Dr. Kermani Bakara suresinin 269. Ayetinin bir bölümüne değinerek şöyle devam ediyor: “مَن یُؤْتَ الْحِکمَةَ فَقَدْ أُوتِیَ خَیْراً کثِیراً O, dilediğine hikmeti verir ve kime hikmet verilirse o kimse birçok hayra nâil olmuş demektir.” Bu arada İslami vahdetin oluşması ve güçlenmesinde Müslüman kadınların rolü, İslami emirlerde belirlenen görevler ve sorumlulukları, kadınlara birkaç rol belirlendiği ve ayrıca İslam tarihinde bazı örnekler sunmasında İslam dünyasında vahdetin oluşmasında yeni yöntemleri dünyaya sunması açısından önemlidir; zira ne batının aşırı yöntemi, ne de gericiliğin aşrı yolunu uygun görüyor.

Dünya Müslüman Kadınlar Birliği Genel Sekreteri sözlerine şöyle devam ediyor: İslam, kadına, ailenin güçlendirilmesi ve çocukların tehzip edilmesinde, yetiştiren ve eğitimci olmak açısından bakıyor. Gelişme, nefsin arındırılması, sağlıklı evin korunması, dengeli aile ve kadının sosyal velayeti, Müslüman İranlı kadının özelliklerindendir. Ben bir İranlı kadın olarak her zaman din ve kişiliğimin örneğinden, hz. Zehra’dan -sa- doğru bir görüntü sunmaya çalışıyorum. Benim iki oğlum var. Onlara ergenlik çağından izzeti nefis verdim ve onlara inandım. Durumlarını anladım. Onlara eğer Allah’tan başkasına secde etmeye iznim olsaydı, onlara – ki bu kadar iyiydiler- secde edeceğimi söylerdim. Gençler anlayış ve iletişim ister, doğru yolda ilerlediğini onaylatmak ister. Onlar bunu ailede ve annelerinden kazanırlar.

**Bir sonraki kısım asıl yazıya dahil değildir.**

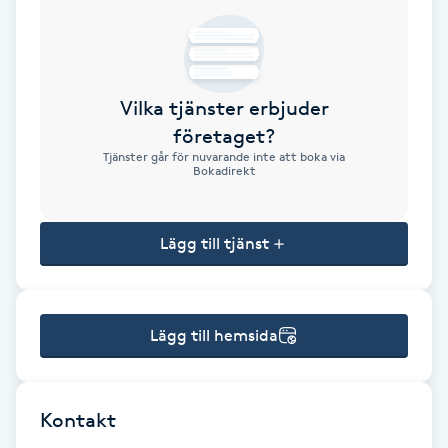
Brynformning
Brynfärgning
Vilka tjänster erbjuder
företaget?
Brynplockning
Tjänster går för nuvarande inte att boka via
Bokadirekt
Bröllopsuppsättning
C
Lägg till tjänst
Celluliter
Lägg till hemsida
Coachning
Color correction
Kontakt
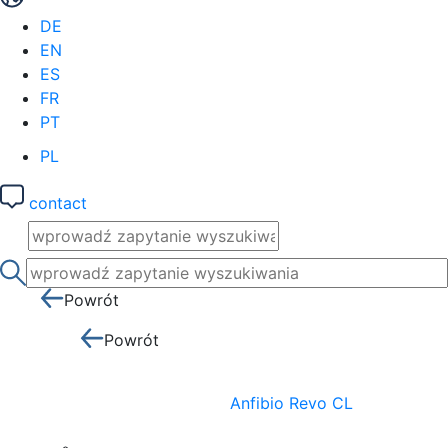
DE
EN
ES
FR
PT
PL
contact
Powrót
Powrót
Anfibio Revo CL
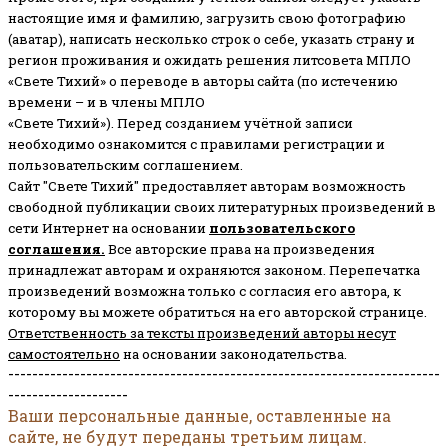
настоящие имя и фамилию, загрузить свою фотографию
(аватар), написать несколько строк о себе, указать страну и
регион проживания и ожидать решения литсовета МПЛО
«Свете Тихий» о переводе в авторы сайта (по истечению
времени – и в члены МПЛО
«Свете Тихий»). Перед созданием учётной записи
необходимо ознакомится с правилами регистрации и
пользовательским соглашением.
Сайт "Свете Тихий" предоставляет авторам возможность
свободной публикации своих литературных произведений в
сети Интернет на основании
пользовательского
соглашени
я
.
Все авторские права на произведения
принадлежат авторам и охраняются законом.
Перепечатка
произведений возможна только с согласия его автора, к
которому вы можете обратиться на его авторской странице.
Ответственность за тексты произведений авторы несут
самостоятельно
на основании законодательства.
------------------------------------------------------------------------
--------------------
Ваши персональные данные, оставленные на
сайте, не будут переданы третьим лицам.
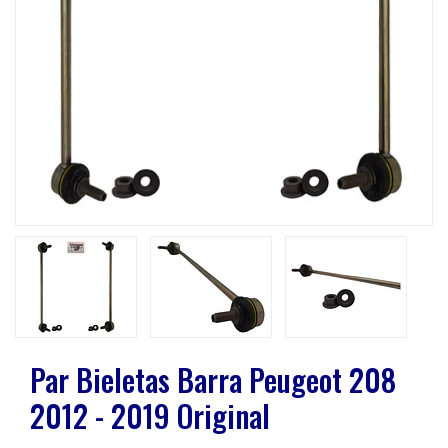
Previous
Next
Par Bieletas Barra Peugeot 208
2012 - 2019 Original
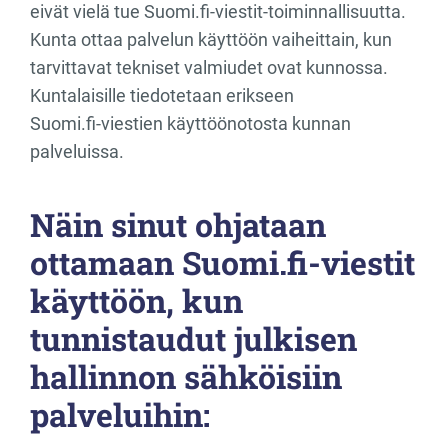
eivät vielä tue Suomi.fi‑viestit‑toiminnallisuutta.
Kunta ottaa palvelun käyttöön vaiheittain, kun
tarvittavat tekniset valmiudet ovat kunnossa.
Kuntalaisille tiedotetaan erikseen
Suomi.fi‑viestien käyttöönotosta kunnan
palveluissa.
Näin sinut ohjataan
ottamaan Suomi.fi-viestit
käyttöön, kun
tunnistaudut julkisen
hallinnon sähköisiin
palveluihin:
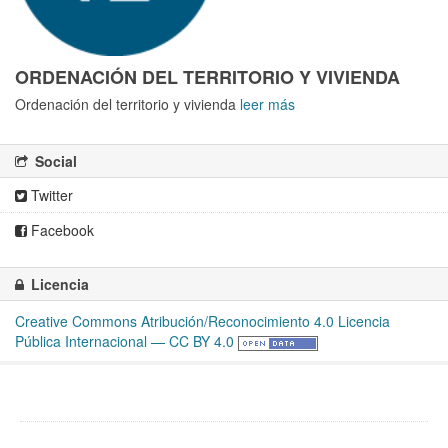
ORDENACIÓN DEL TERRITORIO Y VIVIENDA
Ordenación del territorio y vivienda
leer más
Social
Twitter
Facebook
Licencia
Creative Commons Atribución/Reconocimiento 4.0 Licencia
Pública Internacional — CC BY 4.0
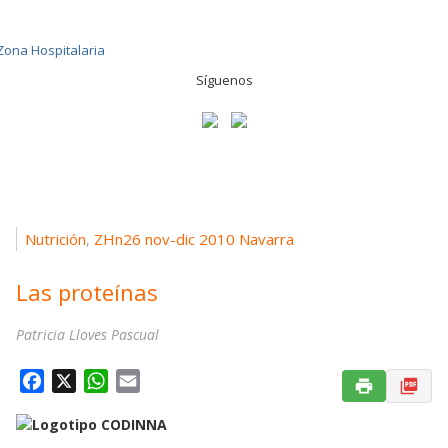
Síguenos
Nutrición
ZHn26 nov-dic 2010 Navarra
,
Las proteínas
Patricia Lloves Pascual
F
X
W
E
a
h
m
c
a
a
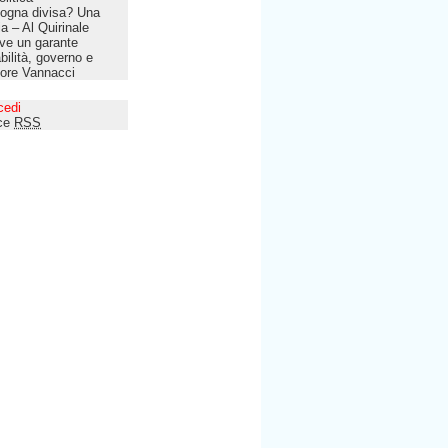
ogna divisa? Una
lia – Al Quirinale
ve un garante
bilità, governo e
tore Vannacci
cedi
ce
RSS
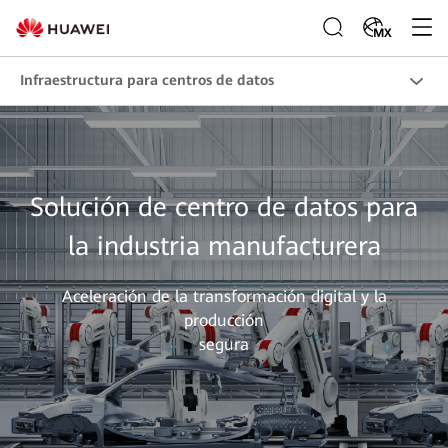
MX
Infraestructura para centros de datos
Solución de centro de datos para
la industria manufacturera
Aceleración de la transformación digital y la
producción
segura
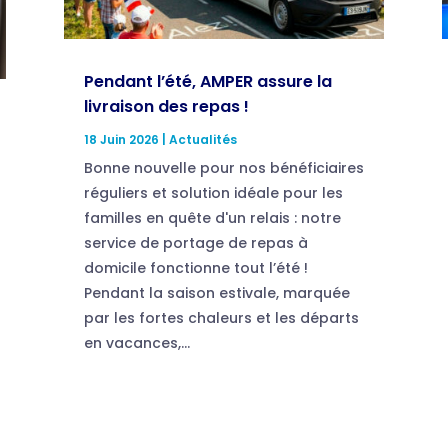
Pendant l’été, AMPER assure la
livraison des repas !
18 Juin 2026
|
Actualités
Bonne nouvelle pour nos bénéficiaires
réguliers et solution idéale pour les
familles en quête d'un relais : notre
service de portage de repas à
domicile fonctionne tout l’été !
Pendant la saison estivale, marquée
par les fortes chaleurs et les départs
en vacances,...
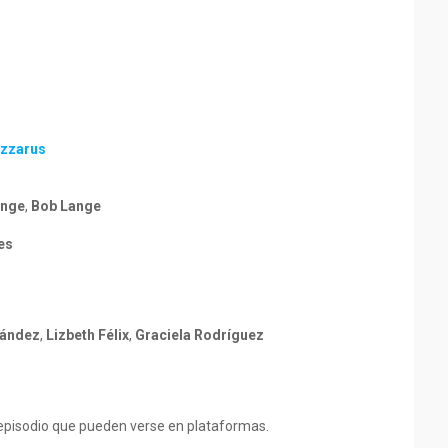
azzarus
ange
,
Bob Lange
es
nández
,
Lizbeth Félix
,
Graciela Rodríguez
 episodio que pueden verse en plataformas.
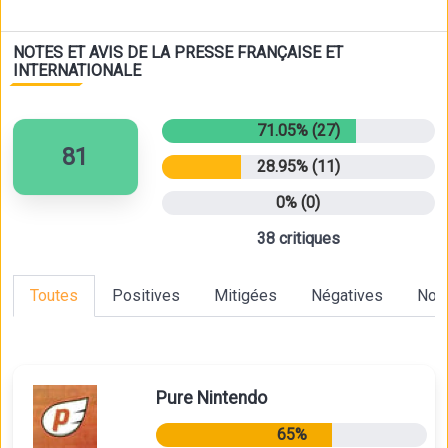
NOTES ET AVIS DE LA PRESSE FRANÇAISE ET
INTERNATIONALE
71.05% (27)
81
28.95% (11)
0% (0)
38 critiques
Toutes
Positives
Mitigées
Négatives
Non
Pure Nintendo
65%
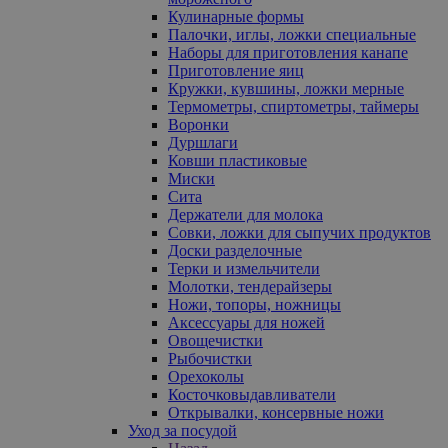
Кулинарные формы
Палочки, иглы, ложки специальные
Наборы для приготовления канапе
Приготовление яиц
Кружки, кувшины, ложки мерные
Термометры, спиртометры, таймеры
Воронки
Дуршлаги
Ковши пластиковые
Миски
Сита
Держатели для молока
Совки, ложки для сыпучих продуктов
Доски разделочные
Терки и измельчители
Молотки, тендерайзеры
Ножи, топоры, ножницы
Аксессуары для ножей
Овощечистки
Рыбочистки
Орехоколы
Косточковыдавливатели
Открывалки, консервные ножи
Уход за посудой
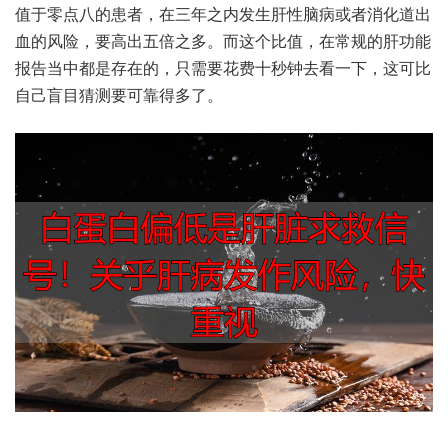
值‬于零点‮患的八‬者，在三年‮发内之‬生肝‮病脑性‬或者消‮出道化‬
血的风险，要高‮五出‬倍之多。而这‮比个‬值，在常规‮肝的‬功能
报‮中当告‬都是‮的在存‬，只需要‮十费花‬秒钟‮看去‬一下，这可比‮
盲己自‬目猜测‮靠可要‬得多了。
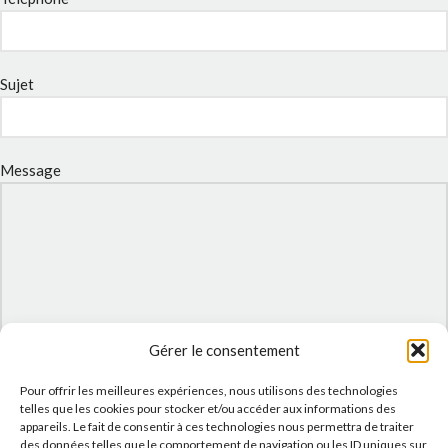
Sujet
Message
Gérer le consentement
Pour offrir les meilleures expériences, nous utilisons des technologies
J'accepte la
Politique de confidentialité
de ce site.
telles que les cookies pour stocker et/ou accéder aux informations des
appareils. Le fait de consentir à ces technologies nous permettra de traiter
des données telles que le comportement de navigation ou les ID uniques sur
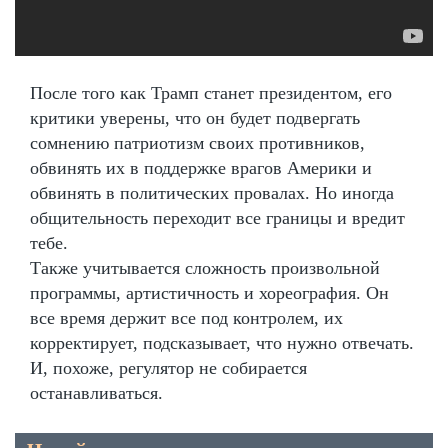
После того как Трамп станет президентом, его
критики уверены, что он будет подвергать
сомнению патриотизм своих противников,
обвинять их в поддержке врагов Америки и
обвинять в политических провалах. Но иногда
общительность переходит все границы и вредит
тебе.
Также учитывается сложность произвольной
программы, артистичность и хореография. Он
все время держит все под контролем, их
корректирует, подсказывает, что нужно отвечать.
И, похоже, регулятор не собирается
останавливаться.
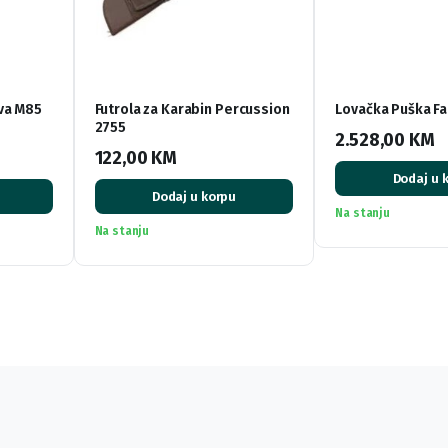
ava M85
Futrola za Karabin Percussion
Lovačka Puška Fa
2755
2.528,00
KM
122,00
KM
Dodaj u 
Dodaj u korpu
Na stanju
Na stanju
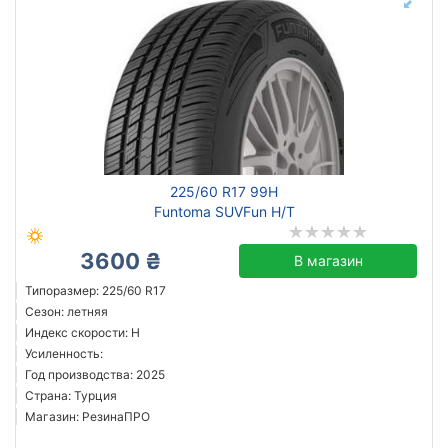
225/60 R17 99H
Funtoma SUVFun H/T
3600 ₴
В магазин
Типоразмер: 225/60 R17
Сезон: летняя
Индекс скорости: H
Усиленность:
Год производства: 2025
Страна: Турция
Магазин: РезинаПРО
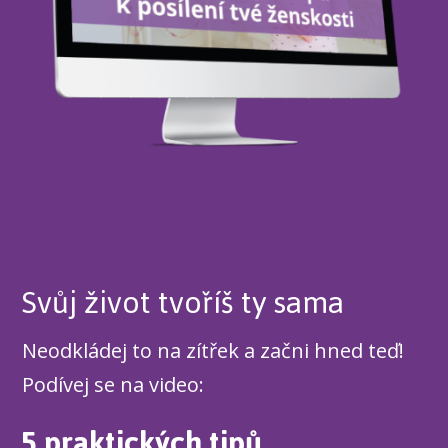
Svůj život tvoříš ty sama
Neodkládej to na zítřek a začni hned teď!
Podívej se na video:
5 praktických tipů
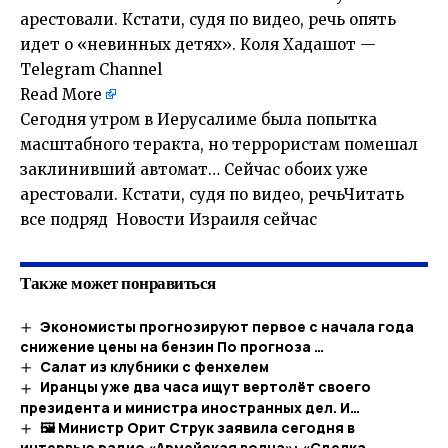
арестовали. Кстати, судя по видео, речь опять
идет о «невинных детях». Коля Хадашот —
Telegram Channel
Read More
Сегодня утром в Иерусалиме была попытка
масштабного теракта, но террористам помешал
заклинивший автомат… Сейчас обоих уже
арестовали. Кстати, судя по видео, речьЧитать
все подряд Новости Израиля сейчас
Также может понравиться
Экономисты прогнозируют первое с начала года
снижение цены на бензин По прогноза …
Салат из клубники с фенхелем
Иранцы уже два часа ищут вертолёт своего
президента и министра иностранных дел. И…
🖼 Министр Орит Струк заявила сегодня в
интервью радио «Армейская волна»: «Сделка…​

Bayan Kermani şöyle devam ediyor: bu yüzden kadınların eksen rolü ailededir ki çeşitli alanlarda ve vahdetin oluşmasında özel konum kazanır. Nitekim onların inkılapların oluşması ve büyük erkeklerin yetiştirilmesindeki rolleri ve varlıkları tarihte kalıcıdır. Yani eğer biz vahdet içinde olacak bir gelecek nesil yetiştirmek istersek onun en iyi yeri aile ocağıdır ki anneler burada en etkin kişidir.

Bayan Kermani İran kadınları ve annelerinin hikayesini bilinç, coşku, insanlık ve şeref hikayesi olduğunu belirtiyor; ona göre İranlı kadınların vahdet oluşturmadaki rolü asla tarih belleğinden silinmez; onların meşruta hareketi, Mirza-i Şirazi’nin fetvası ve tütün yaptırımındaki olayı, İslam inkılabının zaferi ve devam etmesi ayrıca 8 yıllık kutsal savunma döneminde ve günümüzde velayet eksenliği ve İslam inkılabı rehberini izlemede, dünyada vahdetin oluşması için eşsiz bir örnek olabileceğini ispatlamıştır.